The Employee Retirement Income Security Act of 1974, or ERISA, mandates certain standards for retirement funds. When they are not followed, EBSA can step in to recover the missing monies. In fiscal year 2017, EBSA recovered over $1.1 billion in employee contributions that had gone missing from their retirement funds, up from $777.5 million in recoveries for fiscal year 2016. The increased recoveries came in despite the agency closing 295 fewer cases in 2017.

TIAA accused of profiting illegally from retirement plan loans

Workers in Washington, D.C., whose retirement plans are managed by TIAA might have a stake in the lawsuit filed against the company by one investor. The attorneys for the plaintiff are pursuing a class-action suit on the grounds that TIAA allegedly made over $50 million a year by keeping interest from payments made by retirement plan participants who took loans. According to the lawsuit, the company should have credited interest paid by borrowers to their retirement accounts instead of keeping some of the money.

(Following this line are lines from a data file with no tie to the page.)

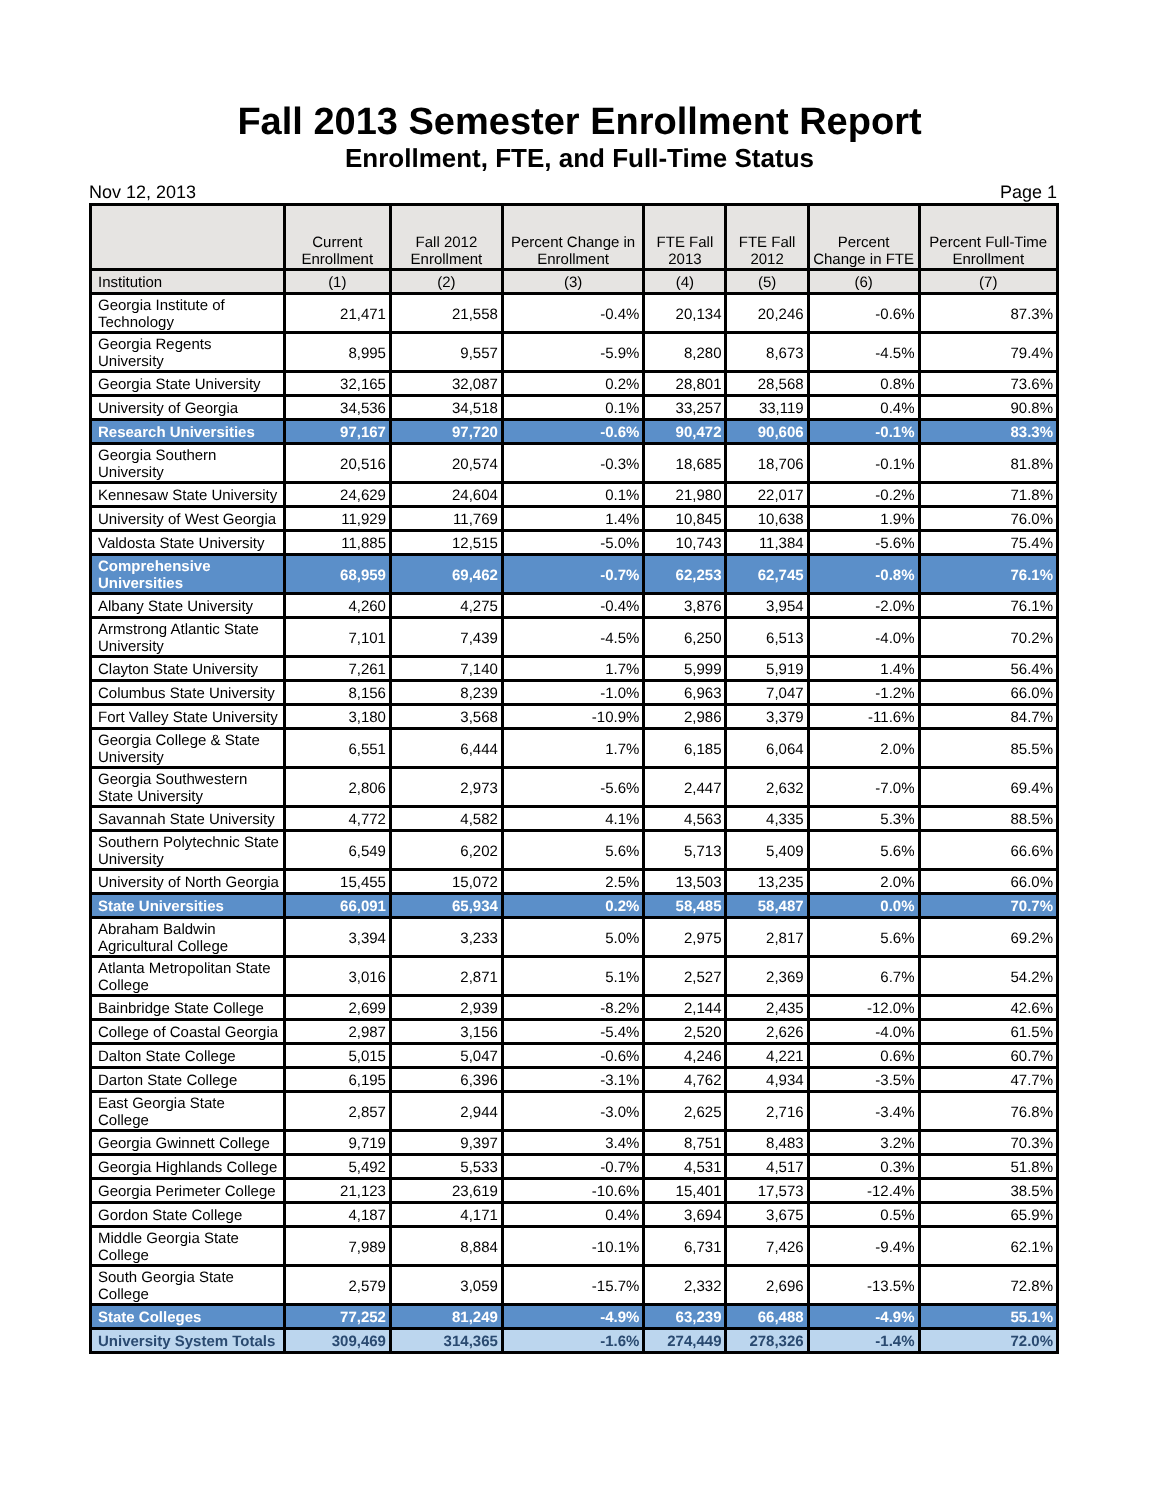Fall 2013 Semester Enrollment Report
Enrollment, FTE, and Full-Time Status
Nov 12, 2013 Page 1
| | Current Enrollment | Fall 2012 Enrollment | Percent Change in Enrollment | FTE Fall 2013 | FTE Fall 2012 | Percent Change in FTE | Percent Full-Time Enrollment |
| --- | --- | --- | --- | --- | --- | --- | --- |
| Institution | (1) | (2) | (3) | (4) | (5) | (6) | (7) |
| Georgia Institute of Technology | 21,471 | 21,558 | -0.4% | 20,134 | 20,246 | -0.6% | 87.3% |
| Georgia Regents University | 8,995 | 9,557 | -5.9% | 8,280 | 8,673 | -4.5% | 79.4% |
| Georgia State University | 32,165 | 32,087 | 0.2% | 28,801 | 28,568 | 0.8% | 73.6% |
| University of Georgia | 34,536 | 34,518 | 0.1% | 33,257 | 33,119 | 0.4% | 90.8% |
| Research Universities | 97,167 | 97,720 | -0.6% | 90,472 | 90,606 | -0.1% | 83.3% |
| Georgia Southern University | 20,516 | 20,574 | -0.3% | 18,685 | 18,706 | -0.1% | 81.8% |
| Kennesaw State University | 24,629 | 24,604 | 0.1% | 21,980 | 22,017 | -0.2% | 71.8% |
| University of West Georgia | 11,929 | 11,769 | 1.4% | 10,845 | 10,638 | 1.9% | 76.0% |
| Valdosta State University | 11,885 | 12,515 | -5.0% | 10,743 | 11,384 | -5.6% | 75.4% |
| Comprehensive Universities | 68,959 | 69,462 | -0.7% | 62,253 | 62,745 | -0.8% | 76.1% |
| Albany State University | 4,260 | 4,275 | -0.4% | 3,876 | 3,954 | -2.0% | 76.1% |
| Armstrong Atlantic State University | 7,101 | 7,439 | -4.5% | 6,250 | 6,513 | -4.0% | 70.2% |
| Clayton State University | 7,261 | 7,140 | 1.7% | 5,999 | 5,919 | 1.4% | 56.4% |
| Columbus State University | 8,156 | 8,239 | -1.0% | 6,963 | 7,047 | -1.2% | 66.0% |
| Fort Valley State University | 3,180 | 3,568 | -10.9% | 2,986 | 3,379 | -11.6% | 84.7% |
| Georgia College & State University | 6,551 | 6,444 | 1.7% | 6,185 | 6,064 | 2.0% | 85.5% |
| Georgia Southwestern State University | 2,806 | 2,973 | -5.6% | 2,447 | 2,632 | -7.0% | 69.4% |
| Savannah State University | 4,772 | 4,582 | 4.1% | 4,563 | 4,335 | 5.3% | 88.5% |
| Southern Polytechnic State University | 6,549 | 6,202 | 5.6% | 5,713 | 5,409 | 5.6% | 66.6% |
| University of North Georgia | 15,455 | 15,072 | 2.5% | 13,503 | 13,235 | 2.0% | 66.0% |
| State Universities | 66,091 | 65,934 | 0.2% | 58,485 | 58,487 | 0.0% | 70.7% |
| Abraham Baldwin Agricultural College | 3,394 | 3,233 | 5.0% | 2,975 | 2,817 | 5.6% | 69.2% |
| Atlanta Metropolitan State College | 3,016 | 2,871 | 5.1% | 2,527 | 2,369 | 6.7% | 54.2% |
| Bainbridge State College | 2,699 | 2,939 | -8.2% | 2,144 | 2,435 | -12.0% | 42.6% |
| College of Coastal Georgia | 2,987 | 3,156 | -5.4% | 2,520 | 2,626 | -4.0% | 61.5% |
| Dalton State College | 5,015 | 5,047 | -0.6% | 4,246 | 4,221 | 0.6% | 60.7% |
| Darton State College | 6,195 | 6,396 | -3.1% | 4,762 | 4,934 | -3.5% | 47.7% |
| East Georgia State College | 2,857 | 2,944 | -3.0% | 2,625 | 2,716 | -3.4% | 76.8% |
| Georgia Gwinnett College | 9,719 | 9,397 | 3.4% | 8,751 | 8,483 | 3.2% | 70.3% |
| Georgia Highlands College | 5,492 | 5,533 | -0.7% | 4,531 | 4,517 | 0.3% | 51.8% |
| Georgia Perimeter College | 21,123 | 23,619 | -10.6% | 15,401 | 17,573 | -12.4% | 38.5% |
| Gordon State College | 4,187 | 4,171 | 0.4% | 3,694 | 3,675 | 0.5% | 65.9% |
| Middle Georgia State College | 7,989 | 8,884 | -10.1% | 6,731 | 7,426 | -9.4% | 62.1% |
| South Georgia State College | 2,579 | 3,059 | -15.7% | 2,332 | 2,696 | -13.5% | 72.8% |
| State Colleges | 77,252 | 81,249 | -4.9% | 63,239 | 66,488 | -4.9% | 55.1% |
| University System Totals | 309,469 | 314,365 | -1.6% | 274,449 | 278,326 | -1.4% | 72.0% |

A federal judge has ruled that a portion of the lawsuit may proceed after deciding that some accusations against TIAA appeared credible. The judge applied the legal theory of disgorgement to the case. If found to be valid, the retirement plan service company might have to return money taken while processing loans by plan participants. The profits generated by the practices of TIAA might have violated federal laws that concern retirement plan administration.

Ocwen sued by pension fund for ERISA breaches

Washington, D.C., members of the Employers Midwest Pension Fund and the United Food & Commercial Workers Union might be interested in learning that the trustees have filed a lawsuit against Ocwen. Ocwen, which is a mortgage lender, allegedly forced people into foreclosure in an effort to drive up profits.

According to the lawsuit, the trustees allege that Ocwen acted in violation of its fiduciary duties under ERISA. ERISA governs pensions and requires that fiduciaries act with due diligence and loyalty to investors. Since the pension fund invested in mortgage-backed securities that are held by Ocwen, the plaintiffs allege that Ocwen's actions toward the homeowners also harmed the pension fund.

University faces ERISA-related lawsuit

Some employees in the District of Columbia may have had their retirement funds mismanaged. A lawsuit filed against Georgetown University and several officials alleges that the university's defined contribution retirement plans were not adequately overseen and that this resulted in fees that were excessive and unreasonable. According to the lawsuit, the university in fact had a significant amount of bargaining power and could have used that for the benefit of plan participants and their beneficiaries.

One of those breaches of duty, the complaint says, was using three different service providers instead of selecting one. This significantly drove up fees for several reasons. One was that it resulted in an enormous number of investment choices that officials could not adequately monitor for performance. The lawsuit said that it was unreasonable to expect plan participants to screen these out and that they should have been excluded by the officials responsible for managing the plans. Furthermore, the lawsuit also states that a TIAA loan program was flawed in several ways. It required too much collateral, involved illegally transferring plan assets and was in violation of Department of Labor rules for these types of loan programs.